§ **Task to complete**: Please output the entries below exactly as they are.

§ **Provided records**:
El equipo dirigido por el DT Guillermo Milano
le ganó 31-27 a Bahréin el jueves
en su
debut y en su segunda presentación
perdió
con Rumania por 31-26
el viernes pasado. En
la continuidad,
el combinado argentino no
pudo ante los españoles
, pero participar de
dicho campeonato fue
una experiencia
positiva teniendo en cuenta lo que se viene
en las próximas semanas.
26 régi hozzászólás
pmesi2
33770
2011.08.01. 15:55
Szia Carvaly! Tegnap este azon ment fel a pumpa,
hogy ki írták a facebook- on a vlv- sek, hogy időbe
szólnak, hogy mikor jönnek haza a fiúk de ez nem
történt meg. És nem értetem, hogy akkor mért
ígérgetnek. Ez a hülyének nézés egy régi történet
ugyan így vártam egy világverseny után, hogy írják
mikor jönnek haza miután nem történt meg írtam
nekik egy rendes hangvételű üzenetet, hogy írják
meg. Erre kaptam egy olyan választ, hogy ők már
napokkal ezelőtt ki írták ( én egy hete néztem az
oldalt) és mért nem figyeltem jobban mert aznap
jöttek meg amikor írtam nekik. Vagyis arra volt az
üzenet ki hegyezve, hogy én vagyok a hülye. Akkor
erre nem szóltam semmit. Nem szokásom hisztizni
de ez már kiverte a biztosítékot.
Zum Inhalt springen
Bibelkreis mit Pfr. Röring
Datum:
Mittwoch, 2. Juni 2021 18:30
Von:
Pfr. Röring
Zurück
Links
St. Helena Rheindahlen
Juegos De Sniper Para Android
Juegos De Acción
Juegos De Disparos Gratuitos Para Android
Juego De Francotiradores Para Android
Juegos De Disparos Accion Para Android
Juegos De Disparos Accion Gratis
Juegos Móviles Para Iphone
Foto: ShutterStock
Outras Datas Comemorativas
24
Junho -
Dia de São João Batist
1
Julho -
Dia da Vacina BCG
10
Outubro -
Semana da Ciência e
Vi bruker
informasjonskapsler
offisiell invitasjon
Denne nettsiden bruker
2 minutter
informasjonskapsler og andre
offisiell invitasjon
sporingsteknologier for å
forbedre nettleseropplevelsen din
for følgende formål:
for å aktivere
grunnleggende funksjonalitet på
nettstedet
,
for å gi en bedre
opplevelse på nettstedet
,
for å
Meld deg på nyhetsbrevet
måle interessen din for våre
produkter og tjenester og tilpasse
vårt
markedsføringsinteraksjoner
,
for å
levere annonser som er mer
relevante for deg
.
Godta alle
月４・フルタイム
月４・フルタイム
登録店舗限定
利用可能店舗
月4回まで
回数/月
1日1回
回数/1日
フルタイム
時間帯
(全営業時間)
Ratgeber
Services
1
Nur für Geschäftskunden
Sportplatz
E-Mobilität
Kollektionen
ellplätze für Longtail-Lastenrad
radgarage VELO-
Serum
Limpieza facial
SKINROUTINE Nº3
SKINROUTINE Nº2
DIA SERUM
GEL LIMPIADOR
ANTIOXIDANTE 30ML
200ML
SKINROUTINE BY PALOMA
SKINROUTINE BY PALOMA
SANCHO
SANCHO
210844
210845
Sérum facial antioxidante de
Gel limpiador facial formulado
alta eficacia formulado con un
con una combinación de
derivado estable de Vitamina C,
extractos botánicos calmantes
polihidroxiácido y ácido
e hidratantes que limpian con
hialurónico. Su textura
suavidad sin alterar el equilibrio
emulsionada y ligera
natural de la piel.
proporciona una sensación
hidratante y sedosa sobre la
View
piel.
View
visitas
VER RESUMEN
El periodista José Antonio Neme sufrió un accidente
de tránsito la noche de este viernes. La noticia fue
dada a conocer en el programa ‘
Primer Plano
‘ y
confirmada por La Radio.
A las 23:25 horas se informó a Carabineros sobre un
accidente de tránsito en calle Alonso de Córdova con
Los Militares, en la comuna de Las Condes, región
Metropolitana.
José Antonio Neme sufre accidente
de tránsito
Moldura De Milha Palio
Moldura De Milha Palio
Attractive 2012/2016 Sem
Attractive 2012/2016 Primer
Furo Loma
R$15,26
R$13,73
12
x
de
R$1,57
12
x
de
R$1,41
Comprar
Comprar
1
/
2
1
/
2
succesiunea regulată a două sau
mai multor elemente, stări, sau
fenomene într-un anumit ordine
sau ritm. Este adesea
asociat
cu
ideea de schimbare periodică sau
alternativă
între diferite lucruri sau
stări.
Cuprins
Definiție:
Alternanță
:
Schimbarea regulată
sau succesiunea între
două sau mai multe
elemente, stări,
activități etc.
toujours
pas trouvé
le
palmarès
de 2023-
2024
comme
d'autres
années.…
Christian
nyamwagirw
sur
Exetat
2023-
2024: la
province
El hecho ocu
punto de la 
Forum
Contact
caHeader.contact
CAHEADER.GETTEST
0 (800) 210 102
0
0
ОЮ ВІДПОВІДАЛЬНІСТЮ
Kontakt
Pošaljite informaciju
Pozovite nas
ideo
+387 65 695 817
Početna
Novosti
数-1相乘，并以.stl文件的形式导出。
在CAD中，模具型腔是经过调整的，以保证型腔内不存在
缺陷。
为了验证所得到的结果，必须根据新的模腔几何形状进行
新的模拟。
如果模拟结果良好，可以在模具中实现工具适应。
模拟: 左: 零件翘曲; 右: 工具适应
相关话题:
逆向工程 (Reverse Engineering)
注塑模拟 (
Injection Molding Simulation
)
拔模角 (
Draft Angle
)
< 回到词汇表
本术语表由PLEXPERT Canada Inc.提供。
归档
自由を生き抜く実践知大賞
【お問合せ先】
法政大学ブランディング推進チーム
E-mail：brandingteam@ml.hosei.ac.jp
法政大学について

§ **Solution to the problem**:
El equipo dirigido por el DT Guillermo Milano
le ganó 31-27 a Bahréin el jueves
en su
debut y en su segunda presentación
perdió
con Rumania por 31-26
el viernes pasado. En
la continuidad,
el combinado argentino no
pudo ante los españoles
, pero participar de
dicho campeonato fue
una experiencia
positiva teniendo en cuenta lo que se viene
en las próximas semanas.
26 régi hozzászólás
pmesi2
33770
2011.08.01. 15:55
Szia Carvaly! Tegnap este azon ment fel a pumpa,
hogy ki írták a facebook- on a vlv- sek, hogy időbe
szólnak, hogy mikor jönnek haza a fiúk de ez nem
történt meg. És nem értetem, hogy akkor mért
ígérgetnek. Ez a hülyének nézés egy régi történet
ugyan így vártam egy világverseny után, hogy írják
mikor jönnek haza miután nem történt meg írtam
nekik egy rendes hangvételű üzenetet, hogy írják
meg. Erre kaptam egy olyan választ, hogy ők már
napokkal ezelőtt ki írták ( én egy hete néztem az
oldalt) és mért nem figyeltem jobban mert aznap
jöttek meg amikor írtam nekik. Vagyis arra volt az
üzenet ki hegyezve, hogy én vagyok a hülye. Akkor
erre nem szóltam semmit. Nem szokásom hisztizni
de ez már kiverte a biztosítékot.
Zum Inhalt springen
Bibelkreis mit Pfr. Röring
Datum:
Mittwoch, 2. Juni 2021 18:30
Von:
Pfr. Röring
Zurück
Links
St. Helena Rheindahlen
Juegos De Sniper Para Android
Juegos De Acción
Juegos De Disparos Gratuitos Para Android
Juego De Francotiradores Para Android
Juegos De Disparos Accion Para Android
Juegos De Disparos Accion Gratis
Juegos Móviles Para Iphone
Foto: ShutterStock
Outras Datas Comemorativas
24
Junho -
Dia de São João Batist
1
Julho -
Dia da Vacina BCG
10
Outubro -
Semana da Ciência e
Vi bruker
informasjonskapsler
offisiell invitasjon
Denne nettsiden bruker
2 minutter
informasjonskapsler og andre
offisiell invitasjon
sporingsteknologier for å
forbedre nettleseropplevelsen din
for følgende formål:
for å aktivere
grunnleggende funksjonalitet på
nettstedet
,
for å gi en bedre
opplevelse på nettstedet
,
for å
Meld deg på nyhetsbrevet
måle interessen din for våre
produkter og tjenester og tilpasse
vårt
markedsføringsinteraksjoner
,
for å
levere annonser som er mer
relevante for deg
.
Godta alle
月４・フルタイム
月４・フルタイム
登録店舗限定
利用可能店舗
月4回まで
回数/月
1日1回
回数/1日
フルタイム
時間帯
(全営業時間)
Ratgeber
Services
1
Nur für Geschäftskunden
Sportplatz
E-Mobilität
Kollektionen
ellplätze für Longtail-Lastenrad
radgarage VELO-
Serum
Limpieza facial
SKINROUTINE Nº3
SKINROUTINE Nº2
DIA SERUM
GEL LIMPIADOR
ANTIOXIDANTE 30ML
200ML
SKINROUTINE BY PALOMA
SKINROUTINE BY PALOMA
SANCHO
SANCHO
210844
210845
Sérum facial antioxidante de
Gel limpiador facial formulado
alta eficacia formulado con un
con una combinación de
derivado estable de Vitamina C,
extractos botánicos calmantes
polihidroxiácido y ácido
e hidratantes que limpian con
hialurónico. Su textura
suavidad sin alterar el equilibrio
emulsionada y ligera
natural de la piel.
proporciona una sensación
hidratante y sedosa sobre la
View
piel.
View
visitas
VER RESUMEN
El periodista José Antonio Neme sufrió un accidente
de tránsito la noche de este viernes. La noticia fue
dada a conocer en el programa ‘
Primer Plano
‘ y
confirmada por La Radio.
A las 23:25 horas se informó a Carabineros sobre un
accidente de tránsito en calle Alonso de Córdova con
Los Militares, en la comuna de Las Condes, región
Metropolitana.
José Antonio Neme sufre accidente
de tránsito
Moldura De Milha Palio
Moldura De Milha Palio
Attractive 2012/2016 Sem
Attractive 2012/2016 Primer
Furo Loma
R$15,26
R$13,73
12
x
de
R$1,57
12
x
de
R$1,41
Comprar
Comprar
1
/
2
1
/
2
succesiunea regulată a două sau
mai multor elemente, stări, sau
fenomene într-un anumit ordine
sau ritm. Este adesea
asociat
cu
ideea de schimbare periodică sau
alternativă
între diferite lucruri sau
stări.
Cuprins
Definiție:
Alternanță
:
Schimbarea regulată
sau succesiunea între
două sau mai multe
elemente, stări,
activități etc.
toujours
pas trouvé
le
palmarès
de 2023-
2024
comme
d'autres
années.…
Christian
nyamwagirw
sur
Exetat
2023-
2024: la
province
El hecho ocu
punto de la 
Forum
Contact
caHeader.contact
CAHEADER.GETTEST
0 (800) 210 102
0
0
ОЮ ВІДПОВІДАЛЬНІСТЮ
Kontakt
Pošaljite informaciju
Pozovite nas
ideo
+387 65 695 817
Početna
Novosti
数-1相乘，并以.stl文件的形式导出。
在CAD中，模具型腔是经过调整的，以保证型腔内不存在
缺陷。
为了验证所得到的结果，必须根据新的模腔几何形状进行
新的模拟。
如果模拟结果良好，可以在模具中实现工具适应。
模拟: 左: 零件翘曲; 右: 工具适应
相关话题:
逆向工程 (Reverse Engineering)
注塑模拟 (
Injection Molding Simulation
)
拔模角 (
Draft Angle
)
< 回到词汇表
本术语表由PLEXPERT Canada Inc.提供。
归档
自由を生き抜く実践知大賞
【お問合せ先】
法政大学ブランディング推進チーム
E-mail：brandingteam@ml.hosei.ac.jp
法政大学について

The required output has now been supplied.